Pregnant woman brushing her teeth

Pregnancy is a special state in a woman's life, but it is not good for her teeth. What to look out for during pregnancy and how often to visit a doctor? Advice is provided by dentist Agnieszka Gładysz from NZOZ "Twój Lekarz".

During pregnancy, special attention should be paid to proper oral hygiene, because caries and periodontal disease can negatively affect the development of the fetus, causing, among other things, low birth weight and premature birth. The basic hygiene procedure is toothbrushing. During pregnancy, this is often difficult due to bleeding gums caused by the dilation of blood vessels in the gums as a result of changed hormonal balance. However, despite bleeding or pain, brushing should not be skipped. This can result in plaque accumulation, which causes tartar to build up.

Professional cleaning

If tartar appears, you should go to a visit and have your teeth professionally cleaned. You can also include chamomile or sage rinses, which will help alleviate symptoms of inflammation, or ready-made preparations available for sale.

Brushing should be done at least 2 times a day after meals for 3 minutes. After brushing, it is necessary to gently (!) clean all interdental spaces with dental floss.
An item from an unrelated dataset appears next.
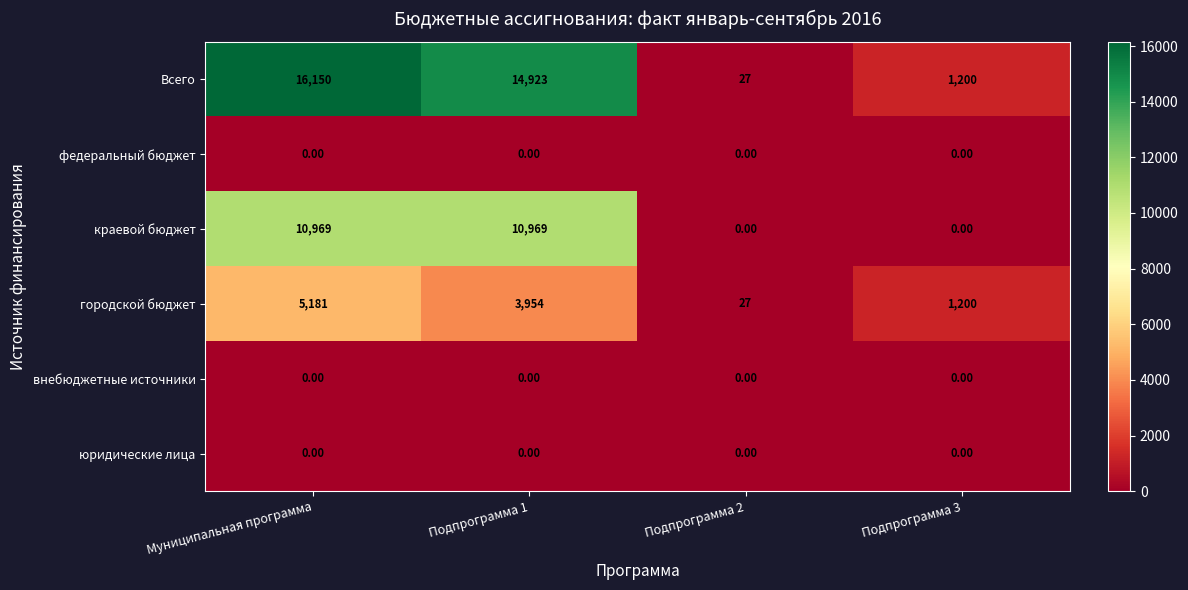

Which series has the largest range (max minus min)?

Всего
This will prevent plaque from building up between the teeth.

A few rules to remember

If a woman experiences nausea and vomiting, she should rinse her mouth with water and baking soda and postpone brushing for about half an hour to minimize the risk of erosion, or washing out.
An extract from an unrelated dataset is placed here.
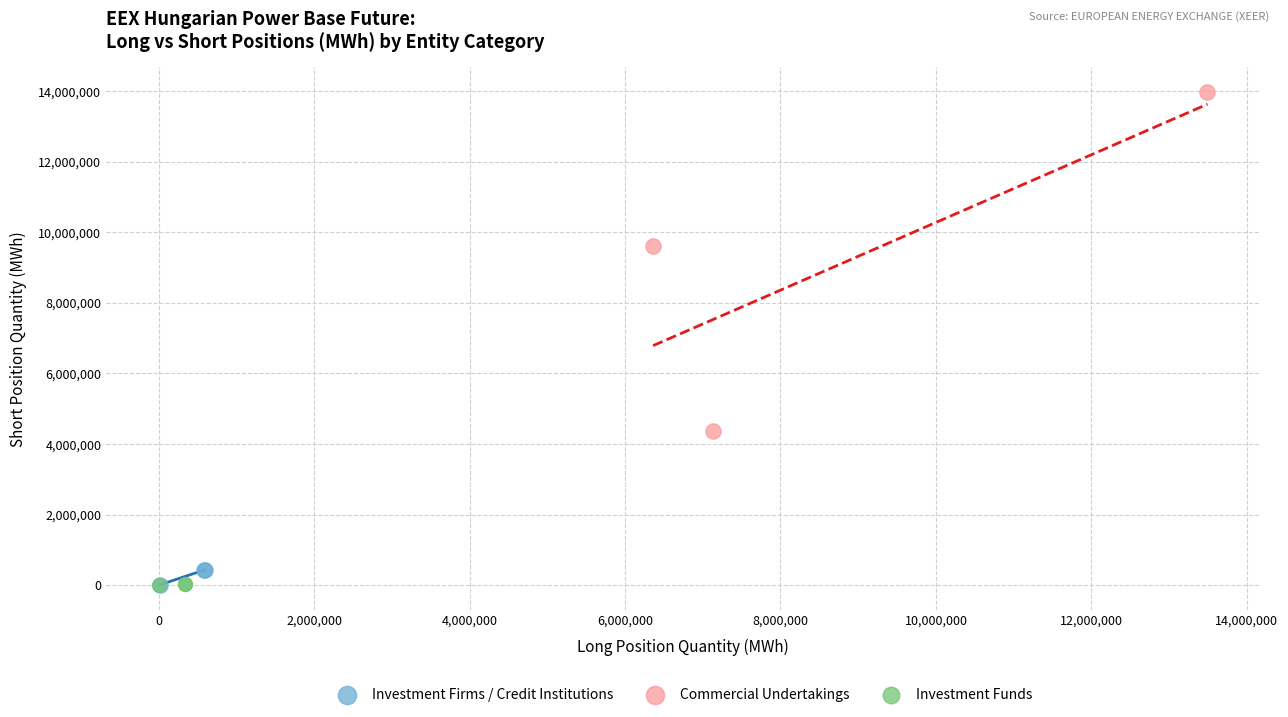

Which series reaches the maximum Y coordinate?

Commercial Undertakings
  • A pregnant woman should visit a dentist for check-ups at least twice – in the 3rd and 8th month. If treatment is necessary, it should be started. Dental treatment can be carried out throughout pregnancy, but the second trimester is most beneficial.
  • Conservative treatment may be performed under local anesthesia with preparations generally used in dentistry, unless the woman has individual contraindications to anesthesia.
  • The stress associated with severe toothache during pregnancy has a worse effect on the fetus than the anesthesia itself.
  • Root canal treatment is also not contraindicated, as inflammation of the tooth pulp may affect the fetus worse than the treatment undertaken.
  • Taking an X-ray is only permissible in cases of necessity, when the woman's health or life is at risk. In such cases, it is necessary to ensure that the woman's abdomen is properly protected using a special apron. Currently used devices and modern dental microscopes allow for treatment without the need for X-ray.
  • Tooth extraction should also be performed in the second trimester.
  • Prosthetic and aesthetic treatments should be postponed until delivery.